Similar to Bursa Malaysia currently, it is clear that the bears are in charge now and the bulls have to stand aside. Many common traders lacking the right information are fearful and confused when persistent selling happens in the market despite them buying at lower levels.
When trading is going badly (for the bulls now), trying harder is often likely to make matters even worse. If you are in a losing streak, the best action may be to step away from the markets.
A short trading break can serve to interrupt the downward spiral and loss of confidence that can develop during losing periods. When trading is resumed, the size should be kept small until confidence is regained.
As they say, if you are out of sync with the market, trading or trying harder won’t help.
Trade smarter, not harder.
When the market is uncertain or in wild swings, having the patience to wait for high expected value trades greatly enhances the return/risk of individual trades.
You should stay on the sidelines and wait until there is a trade opportunity that meets your guidelines or rules of trading.
For conservative long-term traders or investors, placing sub-optimal positions or misguided entries for the sake of entry will tie up capital that could be applied to more attractive opportunities that arise in the future or require liquidating such positions at a loss to free up capital.
Do more of what that works and less of what doesn’t even though many traders violate this principle as they just do not have the comprehensive information to help them make the crucial decisions to trade the right stock/market at the right price level and the right time.
It is quite common for a trader to be good at one type of trade, but later to degrade performance or wipe out their earlier profits by also engaging in trades without any clear edge, due to pure greed, herd mentality, boredom or other reasons.
Elite traders typically know what they are best at and then focus their attention on those types of trades.
Trade only when there is a perceived opportunity or when the edge is in your favour.
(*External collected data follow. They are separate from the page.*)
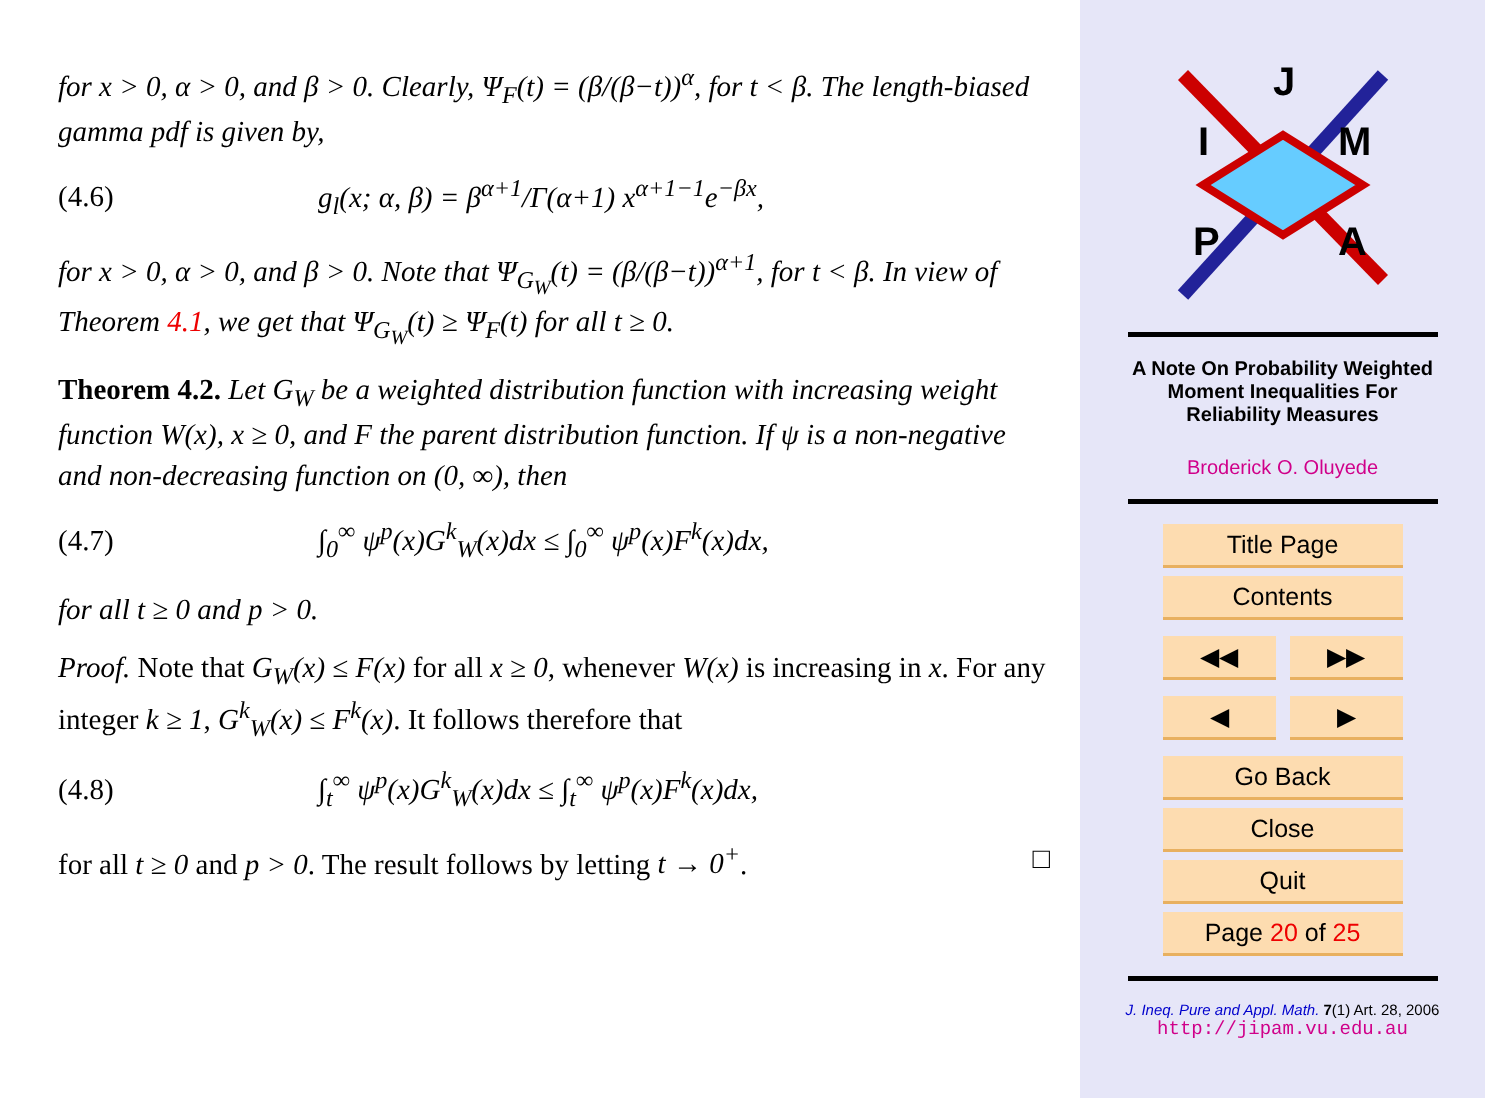for x > 0, α > 0, and β > 0. Clearly, Ψ<sub>F</sub>(t) = (β/(β−t))<sup>α</sup>, for t < β. The length-biased gamma pdf is given by,
(4.6) g<sub>l</sub>(x; α, β) = β<sup>α+1</sup>/Γ(α+1) x<sup>α+1−1</sup>e<sup>−βx</sup>,
for x > 0, α > 0, and β > 0. Note that Ψ<sub>G<sub>W</sub></sub>(t) = (β/(β−t))<sup>α+1</sup>, for t < β. In view of Theorem 4.1, we get that Ψ<sub>G<sub>W</sub></sub>(t) ≥ Ψ<sub>F</sub>(t) for all t ≥ 0.
Theorem 4.2. Let G<sub>W</sub> be a weighted distribution function with increasing weight function W(x), x ≥ 0, and F the parent distribution function. If ψ is a non-negative and non-decreasing function on (0, ∞), then
(4.7) ∫<sub>0</sub><sup>∞</sup> ψ<sup>p</sup>(x)G<sup>k</sup><sub>W</sub>(x)dx ≤ ∫<sub>0</sub><sup>∞</sup> ψ<sup>p</sup>(x)F<sup>k</sup>(x)dx,
for all t ≥ 0 and p > 0.
Proof. Note that G<sub>W</sub>(x) ≤ F(x) for all x ≥ 0, whenever W(x) is increasing in x. For any integer k ≥ 1, G<sup>k</sup><sub>W</sub>(x) ≤ F<sup>k</sup>(x). It follows therefore that
(4.8) ∫<sub>t</sub><sup>∞</sup> ψ<sup>p</sup>(x)G<sup>k</sup><sub>W</sub>(x)dx ≤ ∫<sub>t</sub><sup>∞</sup> ψ<sup>p</sup>(x)F<sup>k</sup>(x)dx,
for all t ≥ 0 and p > 0. The result follows by letting t → 0<sup>+</sup>. □
J
I
M
P
A
A Note On Probability Weighted
Moment Inequalities For
Reliability Measures
Broderick O. Oluyede
Title Page
Contents
◀◀ ▶▶
◀ ▶
Go Back
Close
Quit
Page 20 of 25
J. Ineq. Pure and Appl. Math. 7(1) Art. 28, 2006
http://jipam.vu.edu.au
The desire to make money or gains should be secondary.
Without clarity, many common traders take marginal that otherwise would not have been taken. These types of trades tend to result in net losses and loss of confidence.
As a consequence, the trader piles up losses and waste unnecessary time doing marginal trades and moved further away from his trading target. Traders should only take a trade when the market provides an opportunity as defined by their own individual strategy.
Staring at the screen all day can be an expensive affair and watching every tick can lead to both overtrading and an increased chance of liquidating good positions.
One should always find a more productive use of time to avoid the pitfalls of watching the market too closely.
Do not pile exposure into just a single stock or trade simply because you lack information to act on the others. If there is a holy grail of investing, it could be the power of diversification. Elite traders believe that if assets are truly uncorrelated, diversification could improve return/risk by as much as a factor of 5:1.
Always rely on your own trading edge. As for us, we long ago realise that we need to rely on advances in technologies and move on with the times in striving to deliver above-average performance with ease and near certainty.
The investment world globally today is ruled by quantitative analysis and algorithm trading and there may come a time when machines may do all the work. They already do in many areas in trading.